* **TASK OBJECTIVE**
Could you copy the lines below exactly, leaving none out?

* **SUPPLIED DATA**
######
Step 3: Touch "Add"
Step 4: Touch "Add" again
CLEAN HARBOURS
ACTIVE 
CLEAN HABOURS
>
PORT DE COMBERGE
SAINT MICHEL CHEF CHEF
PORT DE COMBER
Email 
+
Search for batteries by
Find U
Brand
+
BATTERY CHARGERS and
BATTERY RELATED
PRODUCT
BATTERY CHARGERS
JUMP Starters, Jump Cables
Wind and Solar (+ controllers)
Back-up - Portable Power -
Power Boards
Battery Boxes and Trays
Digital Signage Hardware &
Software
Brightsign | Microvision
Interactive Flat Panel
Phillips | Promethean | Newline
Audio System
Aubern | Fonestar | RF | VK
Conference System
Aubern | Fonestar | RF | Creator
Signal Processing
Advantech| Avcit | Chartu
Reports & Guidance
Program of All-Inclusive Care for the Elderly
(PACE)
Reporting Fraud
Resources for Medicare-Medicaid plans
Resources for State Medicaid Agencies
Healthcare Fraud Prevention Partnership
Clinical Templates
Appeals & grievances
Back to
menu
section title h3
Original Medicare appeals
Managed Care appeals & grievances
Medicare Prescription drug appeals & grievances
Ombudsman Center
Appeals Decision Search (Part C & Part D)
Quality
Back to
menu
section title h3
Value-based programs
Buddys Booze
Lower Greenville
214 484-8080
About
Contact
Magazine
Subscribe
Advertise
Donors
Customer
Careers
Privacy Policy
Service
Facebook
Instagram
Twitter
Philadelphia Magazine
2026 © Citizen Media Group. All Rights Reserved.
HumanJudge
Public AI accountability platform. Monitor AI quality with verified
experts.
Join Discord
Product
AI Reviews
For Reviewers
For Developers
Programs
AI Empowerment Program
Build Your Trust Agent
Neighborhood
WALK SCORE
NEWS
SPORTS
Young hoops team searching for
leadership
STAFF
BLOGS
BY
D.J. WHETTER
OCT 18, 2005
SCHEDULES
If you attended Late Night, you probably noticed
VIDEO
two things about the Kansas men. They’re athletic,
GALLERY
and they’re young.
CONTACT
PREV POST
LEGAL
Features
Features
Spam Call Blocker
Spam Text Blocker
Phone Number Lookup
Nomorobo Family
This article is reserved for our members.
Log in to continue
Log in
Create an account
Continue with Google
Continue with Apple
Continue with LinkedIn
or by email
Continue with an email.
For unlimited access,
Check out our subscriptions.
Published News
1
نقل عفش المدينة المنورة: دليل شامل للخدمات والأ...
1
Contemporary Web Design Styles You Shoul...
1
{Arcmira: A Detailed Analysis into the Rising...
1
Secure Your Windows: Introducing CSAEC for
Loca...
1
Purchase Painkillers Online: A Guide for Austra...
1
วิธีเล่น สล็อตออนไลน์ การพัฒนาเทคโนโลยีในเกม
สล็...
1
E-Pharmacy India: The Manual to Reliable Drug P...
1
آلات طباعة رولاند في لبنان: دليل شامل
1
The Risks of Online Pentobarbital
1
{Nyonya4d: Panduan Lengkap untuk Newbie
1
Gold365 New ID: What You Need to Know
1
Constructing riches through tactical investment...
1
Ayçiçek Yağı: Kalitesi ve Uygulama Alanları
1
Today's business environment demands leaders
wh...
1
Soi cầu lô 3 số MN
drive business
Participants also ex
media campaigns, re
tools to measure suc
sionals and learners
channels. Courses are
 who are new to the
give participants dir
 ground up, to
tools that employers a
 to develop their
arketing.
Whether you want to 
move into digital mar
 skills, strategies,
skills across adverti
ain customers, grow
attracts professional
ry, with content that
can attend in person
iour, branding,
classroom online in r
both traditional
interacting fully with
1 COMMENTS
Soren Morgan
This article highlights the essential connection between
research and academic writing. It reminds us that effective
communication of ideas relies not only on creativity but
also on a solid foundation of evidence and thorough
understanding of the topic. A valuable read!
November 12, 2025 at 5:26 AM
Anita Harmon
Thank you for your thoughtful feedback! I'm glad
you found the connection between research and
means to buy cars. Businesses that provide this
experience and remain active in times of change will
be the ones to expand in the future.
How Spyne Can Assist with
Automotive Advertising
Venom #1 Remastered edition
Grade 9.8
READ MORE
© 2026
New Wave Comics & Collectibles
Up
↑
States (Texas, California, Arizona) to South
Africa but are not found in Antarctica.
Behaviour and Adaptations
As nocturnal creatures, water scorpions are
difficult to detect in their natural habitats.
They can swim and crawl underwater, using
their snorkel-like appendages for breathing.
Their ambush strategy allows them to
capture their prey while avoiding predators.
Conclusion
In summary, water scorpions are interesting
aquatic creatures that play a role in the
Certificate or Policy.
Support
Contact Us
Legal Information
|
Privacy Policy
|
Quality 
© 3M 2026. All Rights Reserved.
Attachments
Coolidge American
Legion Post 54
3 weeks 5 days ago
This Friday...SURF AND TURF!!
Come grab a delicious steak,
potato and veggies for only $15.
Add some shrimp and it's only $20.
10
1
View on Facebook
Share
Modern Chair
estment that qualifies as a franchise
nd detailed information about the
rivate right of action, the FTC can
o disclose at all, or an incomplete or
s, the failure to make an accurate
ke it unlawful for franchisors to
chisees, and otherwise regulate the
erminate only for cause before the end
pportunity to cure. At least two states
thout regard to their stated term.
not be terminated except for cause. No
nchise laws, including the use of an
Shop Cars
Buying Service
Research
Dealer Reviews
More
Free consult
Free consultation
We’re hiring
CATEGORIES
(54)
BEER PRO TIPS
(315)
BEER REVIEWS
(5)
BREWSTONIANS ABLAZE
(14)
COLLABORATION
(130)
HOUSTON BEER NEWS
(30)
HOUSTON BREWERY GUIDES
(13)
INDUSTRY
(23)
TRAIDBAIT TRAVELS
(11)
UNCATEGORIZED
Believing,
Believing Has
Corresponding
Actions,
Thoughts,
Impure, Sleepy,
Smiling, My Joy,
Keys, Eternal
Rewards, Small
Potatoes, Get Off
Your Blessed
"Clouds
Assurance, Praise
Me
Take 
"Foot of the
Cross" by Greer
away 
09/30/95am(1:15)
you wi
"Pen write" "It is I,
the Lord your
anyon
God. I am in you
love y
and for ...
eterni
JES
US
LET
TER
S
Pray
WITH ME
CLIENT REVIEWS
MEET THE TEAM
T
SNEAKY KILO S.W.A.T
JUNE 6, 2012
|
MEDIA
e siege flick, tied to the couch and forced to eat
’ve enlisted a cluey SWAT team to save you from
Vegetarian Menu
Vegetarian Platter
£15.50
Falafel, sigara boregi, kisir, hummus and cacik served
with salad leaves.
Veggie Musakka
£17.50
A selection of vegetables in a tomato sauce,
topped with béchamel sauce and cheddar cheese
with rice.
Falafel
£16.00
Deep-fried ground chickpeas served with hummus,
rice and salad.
######
* **WRITTEN REPLY**
Step 3: Touch "Add"
Step 4: Touch "Add" again
CLEAN HARBOURS
ACTIVE 
CLEAN HABOURS
>
PORT DE COMBERGE
SAINT MICHEL CHEF CHEF
PORT DE COMBER
Email 
+
Search for batteries by
Find U
Brand
+
BATTERY CHARGERS and
BATTERY RELATED
PRODUCT
BATTERY CHARGERS
JUMP Starters, Jump Cables
Wind and Solar (+ controllers)
Back-up - Portable Power -
Power Boards
Battery Boxes and Trays
Digital Signage Hardware &
Software
Brightsign | Microvision
Interactive Flat Panel
Phillips | Promethean | Newline
Audio System
Aubern | Fonestar | RF | VK
Conference System
Aubern | Fonestar | RF | Creator
Signal Processing
Advantech| Avcit | Chartu
Reports & Guidance
Program of All-Inclusive Care for the Elderly
(PACE)
Reporting Fraud
Resources for Medicare-Medicaid plans
Resources for State Medicaid Agencies
Healthcare Fraud Prevention Partnership
Clinical Templates
Appeals & grievances
Back to
menu
section title h3
Original Medicare appeals
Managed Care appeals & grievances
Medicare Prescription drug appeals & grievances
Ombudsman Center
Appeals Decision Search (Part C & Part D)
Quality
Back to
menu
section title h3
Value-based programs
Buddys Booze
Lower Greenville
214 484-8080
About
Contact
Magazine
Subscribe
Advertise
Donors
Customer
Careers
Privacy Policy
Service
Facebook
Instagram
Twitter
Philadelphia Magazine
2026 © Citizen Media Group. All Rights Reserved.
HumanJudge
Public AI accountability platform. Monitor AI quality with verified
experts.
Join Discord
Product
AI Reviews
For Reviewers
For Developers
Programs
AI Empowerment Program
Build Your Trust Agent
Neighborhood
WALK SCORE
NEWS
SPORTS
Young hoops team searching for
leadership
STAFF
BLOGS
BY
D.J. WHETTER
OCT 18, 2005
SCHEDULES
If you attended Late Night, you probably noticed
VIDEO
two things about the Kansas men. They’re athletic,
GALLERY
and they’re young.
CONTACT
PREV POST
LEGAL
Features
Features
Spam Call Blocker
Spam Text Blocker
Phone Number Lookup
Nomorobo Family
This article is reserved for our members.
Log in to continue
Log in
Create an account
Continue with Google
Continue with Apple
Continue with LinkedIn
or by email
Continue with an email.
For unlimited access,
Check out our subscriptions.
Published News
1
نقل عفش المدينة المنورة: دليل شامل للخدمات والأ...
1
Contemporary Web Design Styles You Shoul...
1
{Arcmira: A Detailed Analysis into the Rising...
1
Secure Your Windows: Introducing CSAEC for
Loca...
1
Purchase Painkillers Online: A Guide for Austra...
1
วิธีเล่น สล็อตออนไลน์ การพัฒนาเทคโนโลยีในเกม
สล็...
1
E-Pharmacy India: The Manual to Reliable Drug P...
1
آلات طباعة رولاند في لبنان: دليل شامل
1
The Risks of Online Pentobarbital
1
{Nyonya4d: Panduan Lengkap untuk Newbie
1
Gold365 New ID: What You Need to Know
1
Constructing riches through tactical investment...
1
Ayçiçek Yağı: Kalitesi ve Uygulama Alanları
1
Today's business environment demands leaders
wh...
1
Soi cầu lô 3 số MN
drive business
Participants also ex
media campaigns, re
tools to measure suc
sionals and learners
channels. Courses are
 who are new to the
give participants dir
 ground up, to
tools that employers a
 to develop their
arketing.
Whether you want to 
move into digital mar
 skills, strategies,
skills across adverti
ain customers, grow
attracts professional
ry, with content that
can attend in person
iour, branding,
classroom online in r
both traditional
interacting fully with
1 COMMENTS
Soren Morgan
This article highlights the essential connection between
research and academic writing. It reminds us that effective
communication of ideas relies not only on creativity but
also on a solid foundation of evidence and thorough
understanding of the topic. A valuable read!
November 12, 2025 at 5:26 AM
Anita Harmon
Thank you for your thoughtful feedback! I'm glad
you found the connection between research and
means to buy cars. Businesses that provide this
experience and remain active in times of change will
be the ones to expand in the future.
How Spyne Can Assist with
Automotive Advertising
Venom #1 Remastered edition
Grade 9.8
READ MORE
© 2026
New Wave Comics & Collectibles
Up
↑
States (Texas, California, Arizona) to South
Africa but are not found in Antarctica.
Behaviour and Adaptations
As nocturnal creatures, water scorpions are
difficult to detect in their natural habitats.
They can swim and crawl underwater, using
their snorkel-like appendages for breathing.
Their ambush strategy allows them to
capture their prey while avoiding predators.
Conclusion
In summary, water scorpions are interesting
aquatic creatures that play a role in the
Certificate or Policy.
Support
Contact Us
Legal Information
|
Privacy Policy
|
Quality 
© 3M 2026. All Rights Reserved.
Attachments
Coolidge American
Legion Post 54
3 weeks 5 days ago
This Friday...SURF AND TURF!!
Come grab a delicious steak,
potato and veggies for only $15.
Add some shrimp and it's only $20.
10
1
View on Facebook
Share
Modern Chair
estment that qualifies as a franchise
nd detailed information about the
rivate right of action, the FTC can
o disclose at all, or an incomplete or
s, the failure to make an accurate
ke it unlawful for franchisors to
chisees, and otherwise regulate the
erminate only for cause before the end
pportunity to cure. At least two states
thout regard to their stated term.
not be terminated except for cause. No
nchise laws, including the use of an
Shop Cars
Buying Service
Research
Dealer Reviews
More
Free consult
Free consultation
We’re hiring
CATEGORIES
(54)
BEER PRO TIPS
(315)
BEER REVIEWS
(5)
BREWSTONIANS ABLAZE
(14)
COLLABORATION
(130)
HOUSTON BEER NEWS
(30)
HOUSTON BREWERY GUIDES
(13)
INDUSTRY
(23)
TRAIDBAIT TRAVELS
(11)
UNCATEGORIZED
Believing,
Believing Has
Corresponding
Actions,
Thoughts,
Impure, Sleepy,
Smiling, My Joy,
Keys, Eternal
Rewards, Small
Potatoes, Get Off
Your Blessed
"Clouds
Assurance, Praise
Me
Take 
"Foot of the
Cross" by Greer
away 
09/30/95am(1:15)
you wi
"Pen write" "It is I,
the Lord your
anyon
God. I am in you
love y
and for ...
eterni
JES
US
LET
TER
S
Pray
WITH ME
CLIENT REVIEWS
MEET THE TEAM
T
SNEAKY KILO S.W.A.T
JUNE 6, 2012
|
MEDIA
e siege flick, tied to the couch and forced to eat
’ve enlisted a cluey SWAT team to save you from
Vegetarian Menu
Vegetarian Platter
£15.50
Falafel, sigara boregi, kisir, hummus and cacik served
with salad leaves.
Veggie Musakka
£17.50
A selection of vegetables in a tomato sauce,
topped with béchamel sauce and cheddar cheese
with rice.
Falafel
£16.00
Deep-fried ground chickpeas served with hummus,
rice and salad.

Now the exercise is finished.